__EXERCISE__.
Rewrite the stretch of the records from the line that contains "text 1. Войдите" through the line that contains "For every layout", both included, as a Markdown table with columns n and Line. Number each row and leave out blank lines.

__Dataset excerpt__.
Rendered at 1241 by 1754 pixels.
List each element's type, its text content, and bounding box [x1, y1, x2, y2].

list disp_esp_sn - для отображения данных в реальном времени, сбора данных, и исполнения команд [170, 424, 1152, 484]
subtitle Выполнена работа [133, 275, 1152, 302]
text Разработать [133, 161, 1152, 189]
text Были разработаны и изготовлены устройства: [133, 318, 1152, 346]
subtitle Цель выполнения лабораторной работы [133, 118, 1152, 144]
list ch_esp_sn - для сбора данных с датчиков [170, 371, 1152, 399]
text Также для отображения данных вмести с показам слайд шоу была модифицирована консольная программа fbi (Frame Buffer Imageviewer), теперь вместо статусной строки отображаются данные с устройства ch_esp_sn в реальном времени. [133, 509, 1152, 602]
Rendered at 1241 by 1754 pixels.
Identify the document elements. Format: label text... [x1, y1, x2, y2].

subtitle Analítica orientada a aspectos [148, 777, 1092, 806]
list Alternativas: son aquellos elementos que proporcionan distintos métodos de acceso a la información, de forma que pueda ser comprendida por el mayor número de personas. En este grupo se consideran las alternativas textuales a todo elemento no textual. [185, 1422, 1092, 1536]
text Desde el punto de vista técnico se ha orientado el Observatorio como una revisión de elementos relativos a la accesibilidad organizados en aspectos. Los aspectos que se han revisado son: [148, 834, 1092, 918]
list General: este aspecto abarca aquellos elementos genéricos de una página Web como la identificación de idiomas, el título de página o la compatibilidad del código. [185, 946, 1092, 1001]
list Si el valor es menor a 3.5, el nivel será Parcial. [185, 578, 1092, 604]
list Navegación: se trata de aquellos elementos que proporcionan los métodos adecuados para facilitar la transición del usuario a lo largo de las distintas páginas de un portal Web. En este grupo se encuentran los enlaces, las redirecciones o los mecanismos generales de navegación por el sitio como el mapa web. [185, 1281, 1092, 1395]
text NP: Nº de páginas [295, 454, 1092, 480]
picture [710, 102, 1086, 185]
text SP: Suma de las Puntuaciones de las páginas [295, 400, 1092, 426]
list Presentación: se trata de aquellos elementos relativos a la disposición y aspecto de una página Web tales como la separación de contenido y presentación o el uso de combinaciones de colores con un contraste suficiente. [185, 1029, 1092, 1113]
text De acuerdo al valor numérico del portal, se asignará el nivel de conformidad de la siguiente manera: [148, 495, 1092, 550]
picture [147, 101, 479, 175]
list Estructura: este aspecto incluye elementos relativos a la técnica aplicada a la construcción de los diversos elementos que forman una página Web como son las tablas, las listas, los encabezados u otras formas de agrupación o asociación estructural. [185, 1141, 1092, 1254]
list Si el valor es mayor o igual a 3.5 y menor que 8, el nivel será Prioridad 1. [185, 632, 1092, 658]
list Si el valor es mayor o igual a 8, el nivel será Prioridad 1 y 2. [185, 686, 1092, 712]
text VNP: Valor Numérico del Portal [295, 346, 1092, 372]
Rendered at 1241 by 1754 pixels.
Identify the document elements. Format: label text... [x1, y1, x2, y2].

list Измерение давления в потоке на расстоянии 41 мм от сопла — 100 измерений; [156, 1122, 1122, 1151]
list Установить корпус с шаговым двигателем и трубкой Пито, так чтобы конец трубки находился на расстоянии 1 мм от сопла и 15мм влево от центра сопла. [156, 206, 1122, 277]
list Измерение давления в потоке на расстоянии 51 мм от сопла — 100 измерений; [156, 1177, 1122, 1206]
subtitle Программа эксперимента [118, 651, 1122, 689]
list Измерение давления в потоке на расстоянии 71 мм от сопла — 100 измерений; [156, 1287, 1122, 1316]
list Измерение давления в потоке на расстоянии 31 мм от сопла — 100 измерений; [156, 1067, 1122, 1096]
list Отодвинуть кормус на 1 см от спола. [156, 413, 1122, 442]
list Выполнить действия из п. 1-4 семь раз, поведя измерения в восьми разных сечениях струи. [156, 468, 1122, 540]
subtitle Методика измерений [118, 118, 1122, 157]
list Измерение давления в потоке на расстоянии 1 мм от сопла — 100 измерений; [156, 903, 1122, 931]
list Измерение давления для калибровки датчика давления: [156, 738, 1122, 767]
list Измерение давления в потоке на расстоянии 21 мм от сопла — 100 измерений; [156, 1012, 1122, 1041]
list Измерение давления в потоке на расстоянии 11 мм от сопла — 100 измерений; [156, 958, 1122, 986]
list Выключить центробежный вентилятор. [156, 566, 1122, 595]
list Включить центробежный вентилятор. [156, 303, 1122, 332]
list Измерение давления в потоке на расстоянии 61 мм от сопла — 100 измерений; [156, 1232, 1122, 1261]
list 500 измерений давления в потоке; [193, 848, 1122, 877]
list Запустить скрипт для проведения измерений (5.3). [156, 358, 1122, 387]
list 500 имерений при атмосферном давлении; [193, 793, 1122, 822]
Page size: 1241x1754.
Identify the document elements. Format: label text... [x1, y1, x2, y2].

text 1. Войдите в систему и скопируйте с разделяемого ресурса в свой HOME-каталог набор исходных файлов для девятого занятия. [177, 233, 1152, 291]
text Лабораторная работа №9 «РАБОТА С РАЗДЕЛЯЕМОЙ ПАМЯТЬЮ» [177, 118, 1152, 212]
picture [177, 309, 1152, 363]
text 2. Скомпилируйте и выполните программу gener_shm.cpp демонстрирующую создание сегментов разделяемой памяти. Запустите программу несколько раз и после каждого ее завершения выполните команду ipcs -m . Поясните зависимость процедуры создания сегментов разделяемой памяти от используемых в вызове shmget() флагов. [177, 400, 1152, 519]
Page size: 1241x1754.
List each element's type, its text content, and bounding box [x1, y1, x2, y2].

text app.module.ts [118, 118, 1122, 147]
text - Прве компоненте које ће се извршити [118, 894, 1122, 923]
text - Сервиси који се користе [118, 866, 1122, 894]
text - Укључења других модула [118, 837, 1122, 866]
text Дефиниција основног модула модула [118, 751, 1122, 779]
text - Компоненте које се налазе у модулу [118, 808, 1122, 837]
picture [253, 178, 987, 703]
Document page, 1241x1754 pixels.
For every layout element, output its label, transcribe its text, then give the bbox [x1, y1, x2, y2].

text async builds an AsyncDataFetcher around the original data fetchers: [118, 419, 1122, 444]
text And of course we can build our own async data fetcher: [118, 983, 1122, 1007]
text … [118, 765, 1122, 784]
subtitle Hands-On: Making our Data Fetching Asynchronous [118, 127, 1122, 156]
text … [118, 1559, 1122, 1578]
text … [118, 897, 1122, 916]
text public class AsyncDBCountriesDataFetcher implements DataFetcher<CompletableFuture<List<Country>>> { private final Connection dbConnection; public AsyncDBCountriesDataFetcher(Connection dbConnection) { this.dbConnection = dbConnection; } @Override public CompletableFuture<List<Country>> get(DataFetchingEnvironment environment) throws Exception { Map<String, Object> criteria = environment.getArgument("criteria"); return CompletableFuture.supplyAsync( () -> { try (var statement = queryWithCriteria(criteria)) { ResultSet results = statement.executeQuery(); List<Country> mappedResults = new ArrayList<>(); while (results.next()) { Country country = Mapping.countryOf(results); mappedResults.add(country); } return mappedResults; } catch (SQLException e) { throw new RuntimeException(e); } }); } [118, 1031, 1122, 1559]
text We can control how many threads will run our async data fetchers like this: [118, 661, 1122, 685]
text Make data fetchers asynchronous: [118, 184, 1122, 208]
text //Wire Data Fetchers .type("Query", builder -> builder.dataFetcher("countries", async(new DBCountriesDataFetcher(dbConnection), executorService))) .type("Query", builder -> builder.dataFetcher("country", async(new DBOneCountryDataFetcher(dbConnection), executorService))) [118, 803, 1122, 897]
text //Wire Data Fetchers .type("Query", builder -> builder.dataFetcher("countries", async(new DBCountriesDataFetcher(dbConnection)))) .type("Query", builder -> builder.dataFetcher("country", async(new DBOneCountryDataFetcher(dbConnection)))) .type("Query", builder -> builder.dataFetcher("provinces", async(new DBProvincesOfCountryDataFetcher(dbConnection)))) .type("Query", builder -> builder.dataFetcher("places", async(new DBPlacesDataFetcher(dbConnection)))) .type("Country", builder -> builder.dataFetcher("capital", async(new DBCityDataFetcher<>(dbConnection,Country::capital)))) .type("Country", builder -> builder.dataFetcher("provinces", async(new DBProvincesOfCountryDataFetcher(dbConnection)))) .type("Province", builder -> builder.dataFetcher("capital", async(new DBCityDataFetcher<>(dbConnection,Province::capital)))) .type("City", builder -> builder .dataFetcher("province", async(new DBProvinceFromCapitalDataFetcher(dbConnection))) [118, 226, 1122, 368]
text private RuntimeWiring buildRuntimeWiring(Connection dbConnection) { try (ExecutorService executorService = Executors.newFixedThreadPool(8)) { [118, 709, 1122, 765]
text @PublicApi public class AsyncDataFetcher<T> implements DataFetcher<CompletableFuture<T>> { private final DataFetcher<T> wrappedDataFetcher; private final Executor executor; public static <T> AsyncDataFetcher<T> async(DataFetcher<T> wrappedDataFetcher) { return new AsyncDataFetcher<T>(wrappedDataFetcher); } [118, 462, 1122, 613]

__TASK OUTPUT__.
| n | Line |
|---|---|
| 1 | text 1. Войдите в систему и скопируйте с разделяемого ресурса в свой HOME-каталог набор исходных файлов для девятого занятия. [177, 233, 1152, 291] |
| 2 | text Лабораторная работа №9 «РАБОТА С РАЗДЕЛЯЕМОЙ ПАМЯТЬЮ» [177, 118, 1152, 212] |
| 3 | picture [177, 309, 1152, 363] |
| 4 | text 2. Скомпилируйте и выполните программу gener_shm.cpp демонстрирующую создание сегментов разделяемой памяти. Запустите программу несколько раз и после каждого ее завершения выполните команду ipcs -m . Поясните зависимость процедуры создания сегментов разделяемой памяти от используемых в вызове shmget() флагов. [177, 400, 1152, 519] |
| 5 | Page size: 1241x1754. |
| 6 | List each element's type, its text content, and bounding box [x1, y1, x2, y2]. |
| 7 | text app.module.ts [118, 118, 1122, 147] |
| 8 | text - Прве компоненте које ће се извршити [118, 894, 1122, 923] |
| 9 | text - Сервиси који се користе [118, 866, 1122, 894] |
| 10 | text - Укључења других модула [118, 837, 1122, 866] |
| 11 | text Дефиниција основног модула модула [118, 751, 1122, 779] |
| 12 | text - Компоненте које се налазе у модулу [118, 808, 1122, 837] |
| 13 | picture [253, 178, 987, 703] |
| 14 | Document page, 1241x1754 pixels. |
| 15 | For every layout element, output its label, transcribe its text, then give the bbox [x1, y1, x2, y2]. |